▶ WHAT YOU ARE ASKED TO DO
Could you restate every entry word for word, leaving the pictures out?

[Images with pose keypoints]
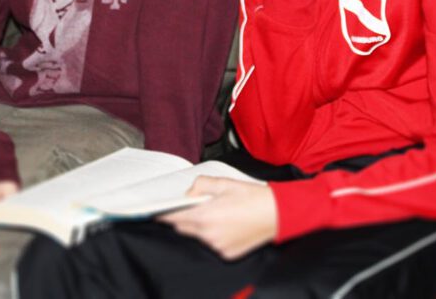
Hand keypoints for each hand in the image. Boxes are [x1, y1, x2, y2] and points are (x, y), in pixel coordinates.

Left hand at [160, 176, 276, 259]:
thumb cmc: (254, 197)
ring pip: (198, 236)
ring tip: (218, 213)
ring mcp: (218, 246)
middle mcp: (209, 235)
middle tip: (194, 206)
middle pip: (184, 228)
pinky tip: (227, 224)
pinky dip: (213, 235)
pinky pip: (212, 244)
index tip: (156, 211)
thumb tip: (189, 192)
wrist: (278, 214)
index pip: (174, 218)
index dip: (164, 214)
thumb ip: (202, 184)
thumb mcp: (225, 183)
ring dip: (200, 226)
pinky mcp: (227, 253)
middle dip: (184, 218)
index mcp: (206, 216)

▶ EXPECTED ANSWER
Hand keypoints for each hand in the image. Boxes are [x1, y1, x2, y2] and points are (x, y), in pixel coordinates.

Left hand at [160, 176, 276, 259]:
thumb cmc: (254, 197)
ring pip: (198, 236)
ring tip: (218, 213)
ring mcp: (218, 246)
middle mcp: (209, 235)
middle tip: (194, 206)
middle pip: (184, 228)
pinky tip: (227, 224)
pinky dip: (213, 235)
pinky pip: (212, 244)
index tip: (156, 211)
thumb tip: (189, 192)
wrist: (278, 214)
index pip: (174, 218)
index dip: (164, 214)
thumb ip: (202, 184)
thumb mcp: (225, 183)
ring dip: (200, 226)
pinky mcp: (227, 253)
middle dip: (184, 218)
index mcp: (206, 216)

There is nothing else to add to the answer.